Cominciamo dai dispacci Ansa. Il 15 febbraio viene riportata una dichiarazione del Sottosegretario all'Istruzione Gambale il quale dice "Il nuovo contratto destina una cifra considerevole (un terzo dei 1260 miliardi destinati al concorsone) agli insegnanti meritevoli...", e poi una di Ciliberti il quale dice di premiare il merito, ma che questi premi "non dovranno creare un clima conflittuale e poco consono ad una comunità educante", infine una dichiarazione di Veltroni: "E' anche un contratto che per la prima volta destina una parte delle risorse ad incentivare il merito". C'è anche una dichiarazione dei Cobas che parlano di "aumenti differenziati per presunto merito". Poi c'e una nota Ansa che fa una specie di scheda sull'accordo dove dice "al fondo delle scuole, vale a dire alle risorse legate al merito, sono invece destinati 416 miliardi che andranno direttamente agli istituti e titola un paragrafetto "Risorse al merito: 416 miliardi alle scuole", mentre già in un'altra scheda del giorno prima c'era un'analogo paragrafetto intitolato "Aumenti di Merito".
Fin qui l'Ansa, vediamo i giornali: Repubblica del 16 febbraio riporta una frase di De Mauro che dice: E' un passaggio importante la parte di aumenti che potranno essere destinati al merito..." Il Messaggero dice riportando opinioni di Cobas e Gilda "Inoltre il ritorno degli aumenti per merito, 500 miliardi che gestiranno direttamente gli istituti, sta aprendo un nuovo fronte di polemiche". E in una scheda intesta alla pagina due capitoli "In busta paga" e "I premi". In quest'ultimo dice "500 miliardi da assegnare agli istituti: saranno i presidi e i sindacati (sic! ndr) a decidere a chi andranno i riconoscimenti di merito". Il Mattino di Napoli riporta una piccola scheda in cui non manca il titoletto "Risorse per il merito". Sull'Avvenire in un articolo e in una scheda non mancano i titoletti "Risorse per il merito". Il Tempo oltre a riportare la già citata dichiarazione dei Cobas sugli "aumenti al presunto merito", cita De Mauro che dice "la previsione degli aumenti che potrà essere destinata al merito passerà direttamente attraverso le scuole". La Gazzetta del Mezzogiorno in un corsivo di Nicola Patruno parla di "un altro (goffo?) tentativo di instaurare un meccanismo meritocratico dopo la bocciatura del concorsone". Il Manifesto e la Stampa citano i Cobas secondo cui "gli aumenti di merito voluti dai confederali rientrano dalla finestra". Anche il Corriere nonostante la già citata polemica parla tuttavia in una scheda di aumenti di merito.

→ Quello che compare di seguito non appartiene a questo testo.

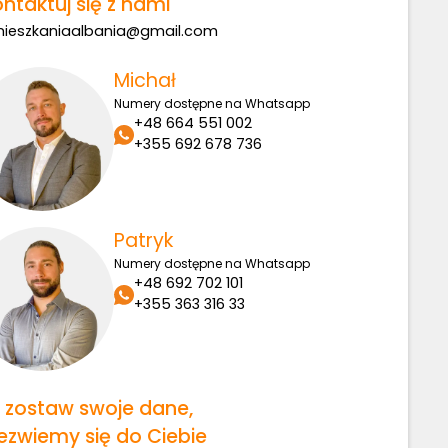
ntaktuj się z nami
ieszkaniaalbania@gmail.com
Michał
Numery dostępne na Whatsapp
+48 664 551 002
+355 692 678 736
Patryk
Numery dostępne na Whatsapp
+48 692 702 101
+355 363 316 33
b zostaw swoje dane,
ezwiemy się do Ciebie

La Stampa in un'altra pagina fa ben due schede in cui titola "Aumenti di merito".
Dunque si tratta solo di un modo di dire. Ma tutti i propagandisti, politici o commerciali, sanno che una cosa non vera detta ripetutamente, diventa una verità. Soprattutto quando si tratta di catturare qualche bisogno sicuramente legittimo, anche se espresso in maniera ingenua, come quello che esprimono i genitori degli alunni quando chiedono buoni insegnanti e che il Messaggero mette in bocca a De Mauro, quando dice: "Dare alle scuole la facoltà di assegnare soldi aggiuntivi è l'unica via per non fare ingiustizie: sono i genitori, le famiglie, i colleghi e i dirigenti scolastici quelli che sanno chi lavora di più e meglio". L'eterna illusione che il problema della scuola italiana sia un problema di individui, non di sistema!